O mês de junho de 2025 foi o terceiro mais quente já registrado no planeta desde o início das medições globais, segundo relatório divulgado nesta terça-feira (8) pelo observatório europeu Copernicus, referência no monitoramento das mudanças climáticas. A temperatura média global ficou 1,30°C acima dos níveis do período pré-industrial (1850–1900), um sinal de que, mesmo com pequenas variações mensais, a tendência de aquecimento permanece firme e com impactos cada vez mais visíveis.
Foi também apenas a terceira vez, nos últimos dois anos, em que a média mensal ficou abaixo do limite de 1,5°C estabelecido como referência crítica pelo Acordo de Paris. A temperatura média do ar no planeta foi de 16,46°C — ou 0,47°C acima da média histórica do mês, calculada entre 1991 e 2020.
O relatório aponta que o mês foi marcado por desequilíbrios extremos no clima.
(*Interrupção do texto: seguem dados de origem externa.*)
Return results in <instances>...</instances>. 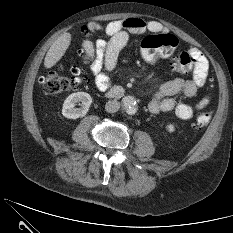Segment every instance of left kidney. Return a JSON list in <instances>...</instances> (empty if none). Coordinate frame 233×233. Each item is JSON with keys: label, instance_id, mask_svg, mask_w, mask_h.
I'll list each match as a JSON object with an SVG mask.
<instances>
[{"label": "left kidney", "instance_id": "left-kidney-1", "mask_svg": "<svg viewBox=\"0 0 233 233\" xmlns=\"http://www.w3.org/2000/svg\"><path fill=\"white\" fill-rule=\"evenodd\" d=\"M166 129H167L168 132L172 133V132L175 131V126L172 125V124H168V125L166 126Z\"/></svg>", "mask_w": 233, "mask_h": 233}]
</instances>
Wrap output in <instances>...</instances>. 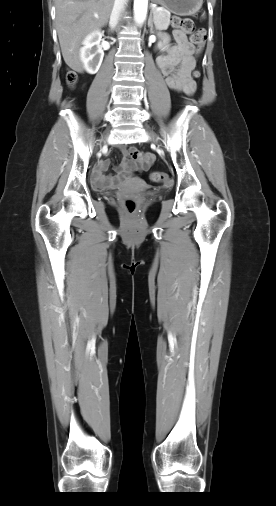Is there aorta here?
Masks as SVG:
<instances>
[{
    "label": "aorta",
    "instance_id": "obj_1",
    "mask_svg": "<svg viewBox=\"0 0 276 506\" xmlns=\"http://www.w3.org/2000/svg\"><path fill=\"white\" fill-rule=\"evenodd\" d=\"M148 0H134V17L138 26L143 25L147 15Z\"/></svg>",
    "mask_w": 276,
    "mask_h": 506
}]
</instances>
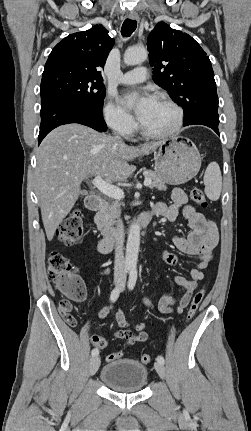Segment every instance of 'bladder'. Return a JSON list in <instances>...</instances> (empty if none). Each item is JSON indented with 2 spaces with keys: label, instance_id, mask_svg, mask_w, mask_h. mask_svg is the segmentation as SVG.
I'll return each instance as SVG.
<instances>
[{
  "label": "bladder",
  "instance_id": "31cf9c89",
  "mask_svg": "<svg viewBox=\"0 0 251 431\" xmlns=\"http://www.w3.org/2000/svg\"><path fill=\"white\" fill-rule=\"evenodd\" d=\"M101 381L110 389L121 393L142 390L147 384L148 371L134 359H116L106 364L100 374Z\"/></svg>",
  "mask_w": 251,
  "mask_h": 431
}]
</instances>
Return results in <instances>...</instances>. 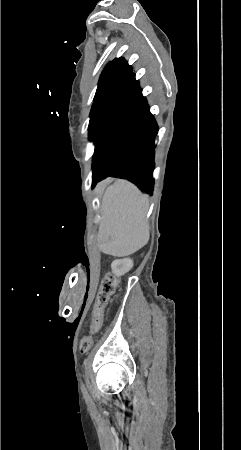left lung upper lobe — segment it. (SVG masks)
<instances>
[{"mask_svg": "<svg viewBox=\"0 0 241 450\" xmlns=\"http://www.w3.org/2000/svg\"><path fill=\"white\" fill-rule=\"evenodd\" d=\"M127 62L122 58H116L104 68L98 83L94 103L90 112L89 128L97 115L110 104L122 89L124 81V68Z\"/></svg>", "mask_w": 241, "mask_h": 450, "instance_id": "obj_1", "label": "left lung upper lobe"}]
</instances>
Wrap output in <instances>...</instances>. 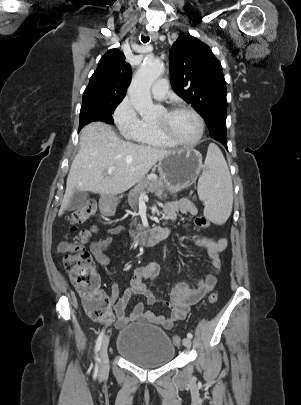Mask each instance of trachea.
Here are the masks:
<instances>
[{
    "label": "trachea",
    "mask_w": 301,
    "mask_h": 405,
    "mask_svg": "<svg viewBox=\"0 0 301 405\" xmlns=\"http://www.w3.org/2000/svg\"><path fill=\"white\" fill-rule=\"evenodd\" d=\"M141 41L143 43H147L149 41V37L141 36Z\"/></svg>",
    "instance_id": "obj_1"
}]
</instances>
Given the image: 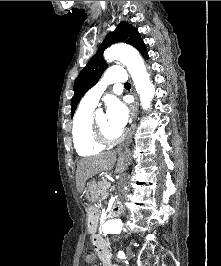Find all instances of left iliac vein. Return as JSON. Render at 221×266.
Segmentation results:
<instances>
[{
  "label": "left iliac vein",
  "mask_w": 221,
  "mask_h": 266,
  "mask_svg": "<svg viewBox=\"0 0 221 266\" xmlns=\"http://www.w3.org/2000/svg\"><path fill=\"white\" fill-rule=\"evenodd\" d=\"M133 258V252L132 250L128 249L126 253V259L131 260Z\"/></svg>",
  "instance_id": "obj_1"
}]
</instances>
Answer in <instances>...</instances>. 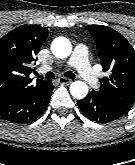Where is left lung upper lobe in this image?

Enquanto diversas regiões da Europa, América do Norte, Ásia Central e partes da Antártica Ocidental sofreram com temperaturas acima da média, o Hemisfério Sul registrou frio incomum para o período, com destaque para Argentina e Chile.
Onda de calor e mar quente na Europa
Junho foi especialmente severo na Europa Ocidental, onde ocorreu uma onda de calor excepcional. Segundo o Copernicus, o estresse térmico foi classificado como “muito forte” em várias regiões, efeito agravado pelas altas temperaturas no Mar Mediterrâneo.
— Junho de 2025 foi marcado por uma onda de calor excepcional em partes da Europa Ocidental, com estresse térmico muito forte em várias regiões. E esse fenômeno foi agravado por temperaturas recordes no Mar Mediterrâneo ocidental — explicou Samantha Burgess, líder de Estratégia Climática do ECMWF, centro que coordena os dados do Copernicus.
Outras regiões do planeta também apresentaram padrões climáticos atípicos. Em parte da Índia e da Antártica Oriental, foram observadas temperaturas abaixo do esperado para o mês. A combinação de calor extremo em algumas áreas e frio acentuado em outras é, segundo os cientistas, reflexo do crescente desequilíbrio no sistema climático global.
— Em um mundo em aquecimento, as ondas de calor provavelmente se tornarão mais frequentes, mais intensas e afetarão mais pessoas em toda a Europa — alertou Burgess.
Mediterrâneo bate recorde histórico de calor no mar
Além da atmosfera, os oceanos também registraram níveis extremos de calor em junho, com destaque para o Mediterrâneo Ocidental. No dia 30, a região alcançou a maior temperatura média diária da superfície do mar já observada em um mês de junho: 27°C. A marca representa um desvio de 3,7°C em relação à média histórica e se tornou a maior anomalia já registrada para a área em qualquer mês do ano.
A temperatura média da superfície do mar no Mediterrâneo ficou em 20,72°C — o terceiro maior valor já registrado para o mês, atrás apenas dos recordes de 2024.
Esse aquecimento intenso dos mares desempenhou papel central na amplificação da onda de calor que atingiu países como Portugal, Espanha, França e Itália no final de junho. A transferência de calor dos oceanos para a atmosfera alimenta um ciclo de retroalimentação que eleva ainda mais as temperaturas em terra firme, intensificando os impactos sobre a população, os ecossistemas e a agricultura.
Mudança estrutural no clima
O relatório reforça a conclusão de que, apesar de ainda haver registros pontuais de frio intenso, o planeta segue em uma trajetória acelerada de aquecimento. Os efeitos disso já são sentidos com maior frequência e intensidade em diversos setores: da saúde pública à economia, da agricultura à segurança hídrica e energética.
Embora junho de 2025 não tenha superado os recordes dos dois anos anteriores, os dados confirmam que o mundo está cada vez mais próximo — e frequentemente acima — de limites críticos para o equilíbrio do clima. Segundo os cientistas, se não houver uma redução drástica nas emissões de gases de efeito estufa, eventos extremos como os registrados neste mês se tornarão não apenas mais comuns, mas também mais destrutivos.